The problem with shooting handguns with night vision is the shallow depth of field. You typically want your objective lenses focused at infinity so you can see the target. However, anything within 2 feet of you will be out of focus. Good luck trying to get hard front sight focus on your handgun iron sights. Tritium can help and it was a technique Don Edwards shared at his Night Fighters Course. When you present your tritium sighted handgun, you superelevate the front sight and then settle it in between the two rear glowing orbs. You can see this below.
In the photo above you can see how bright the tritium sights look with my PVS-14. It has an L3 White Phosphor tube so it does not look green.
I discovered the tritium problem while attending the TNVC Night Fighters course. While I have ANVIS goggles, I have a red dot on my handgun. However, not everyone uses a red dot mounted handgun with night vision. The use of red dots on handguns is awesome. It works in the day and at night. Also, it makes shooting a handgun with night vision a lot easier. There were three other students at the TNVC class who were using ANVIS goggles but they did not have a red dot on their handguns. They could not see their tritium sights.
Here is what the same tritium sights look like when looking through my ANVIS9. It is the coating in the lenses that is cutting out the wavelength that Tritium is giving off.
Another problem is the RMR on my handgun. It is a dual illumination RMR that is powered by fiber optic or tritium and even though the dot is orange, it is invisible to my ANVIS9.

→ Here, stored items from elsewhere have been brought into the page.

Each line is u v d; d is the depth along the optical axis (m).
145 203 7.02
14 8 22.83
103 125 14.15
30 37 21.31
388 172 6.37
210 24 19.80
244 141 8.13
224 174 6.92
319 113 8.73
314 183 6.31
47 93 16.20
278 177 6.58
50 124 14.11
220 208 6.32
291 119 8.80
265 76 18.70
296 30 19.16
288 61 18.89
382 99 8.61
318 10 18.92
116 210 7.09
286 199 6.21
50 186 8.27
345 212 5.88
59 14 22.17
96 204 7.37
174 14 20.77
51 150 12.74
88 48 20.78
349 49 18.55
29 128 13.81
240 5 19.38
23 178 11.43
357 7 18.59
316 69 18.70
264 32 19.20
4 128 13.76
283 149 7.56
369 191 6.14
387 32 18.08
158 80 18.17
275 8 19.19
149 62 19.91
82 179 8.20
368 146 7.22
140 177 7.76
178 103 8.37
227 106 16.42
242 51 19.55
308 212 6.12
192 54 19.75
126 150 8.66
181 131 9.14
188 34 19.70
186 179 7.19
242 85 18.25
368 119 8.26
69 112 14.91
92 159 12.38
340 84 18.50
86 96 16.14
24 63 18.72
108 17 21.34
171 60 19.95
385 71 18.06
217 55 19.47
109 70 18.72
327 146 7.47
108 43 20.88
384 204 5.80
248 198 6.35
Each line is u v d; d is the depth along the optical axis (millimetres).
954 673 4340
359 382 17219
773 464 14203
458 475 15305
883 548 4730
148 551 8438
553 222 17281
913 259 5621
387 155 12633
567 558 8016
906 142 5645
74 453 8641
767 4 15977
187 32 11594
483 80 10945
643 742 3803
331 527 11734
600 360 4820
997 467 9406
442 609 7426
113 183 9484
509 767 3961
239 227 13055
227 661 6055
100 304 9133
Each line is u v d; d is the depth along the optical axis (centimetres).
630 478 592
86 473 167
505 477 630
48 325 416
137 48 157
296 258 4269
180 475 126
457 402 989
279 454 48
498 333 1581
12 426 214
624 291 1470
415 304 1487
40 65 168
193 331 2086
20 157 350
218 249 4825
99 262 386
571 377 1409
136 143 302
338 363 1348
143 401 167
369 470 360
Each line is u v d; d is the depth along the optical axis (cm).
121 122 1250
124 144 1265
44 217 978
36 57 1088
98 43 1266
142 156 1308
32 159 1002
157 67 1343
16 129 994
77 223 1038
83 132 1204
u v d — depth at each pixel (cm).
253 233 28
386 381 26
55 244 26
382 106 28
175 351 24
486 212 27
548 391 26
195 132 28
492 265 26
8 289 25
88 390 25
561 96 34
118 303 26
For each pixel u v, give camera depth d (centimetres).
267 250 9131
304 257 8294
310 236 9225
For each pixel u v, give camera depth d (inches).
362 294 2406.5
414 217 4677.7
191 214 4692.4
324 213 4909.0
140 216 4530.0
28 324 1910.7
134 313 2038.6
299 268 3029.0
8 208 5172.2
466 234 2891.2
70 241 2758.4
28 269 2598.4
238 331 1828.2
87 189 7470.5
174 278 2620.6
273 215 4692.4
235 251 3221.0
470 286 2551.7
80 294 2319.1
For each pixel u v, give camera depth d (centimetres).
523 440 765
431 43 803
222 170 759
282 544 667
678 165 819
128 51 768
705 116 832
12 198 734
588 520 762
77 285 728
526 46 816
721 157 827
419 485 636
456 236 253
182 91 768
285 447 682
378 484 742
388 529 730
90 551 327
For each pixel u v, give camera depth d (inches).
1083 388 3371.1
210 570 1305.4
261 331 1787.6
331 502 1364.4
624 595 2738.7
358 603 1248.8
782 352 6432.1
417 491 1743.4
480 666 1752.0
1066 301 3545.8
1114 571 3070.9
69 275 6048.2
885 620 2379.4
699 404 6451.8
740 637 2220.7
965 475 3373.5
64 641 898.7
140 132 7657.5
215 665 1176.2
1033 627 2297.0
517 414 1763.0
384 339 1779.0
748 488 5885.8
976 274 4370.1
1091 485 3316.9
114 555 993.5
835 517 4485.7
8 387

Don’t Use Green Lasers With ANVIS
Another issue with using ANVIS lenses is trying to use a visible green laser. The special coatings in the lenses can cut out the wavelength of green lasers as well.
There are filters for PVS-14 objective lenses called LIF (Light Interference Filter). They act similarly to the ANVIS Lenses but you can still see tritium. The LIF helps to protect the intensifier tubes from green lasers.
Why Do ANVIS Lenses Do This?
ANVIS night vision is built for aviation purposes. Certain ANVIS lenses have special coatings on them to work in conjunction with specialized cockpit instrumentation panels. However not all ANVIS lenses have the same coatings.
According to this document, there are two types of ANVIS coatings and they are to be used with the correct instrument panels.
Another major issue is if you are using a green dot sight like the MRO Green or Eotech Green. I do not have access to a Green Eotech HWS. I did go to my local gun store, KW Defense, who had a Green MRO and sure enough my ANVIS lenses cannot see the Green dot
For the most part, you won’t have this issue. Not that many night vision goggles use ANVIS lenses and there are three types that I know of. Class A, B, & C. Supposedly I have Class C lenses. I don’t know if Class A or Class B have the sameness incompatibility like mine. As I mentioned before, three students in Don Edwards’ Night Fighters Course experiences issues seeing tritium sights because they had Anvis goggles. I did not get a chance to compare their lenses with mine.
So if you buy a set of night vision goggles with ANVIS objectives lenses, just know that you may have to swap out some of your equipment or buy new equipment to work around the lenses.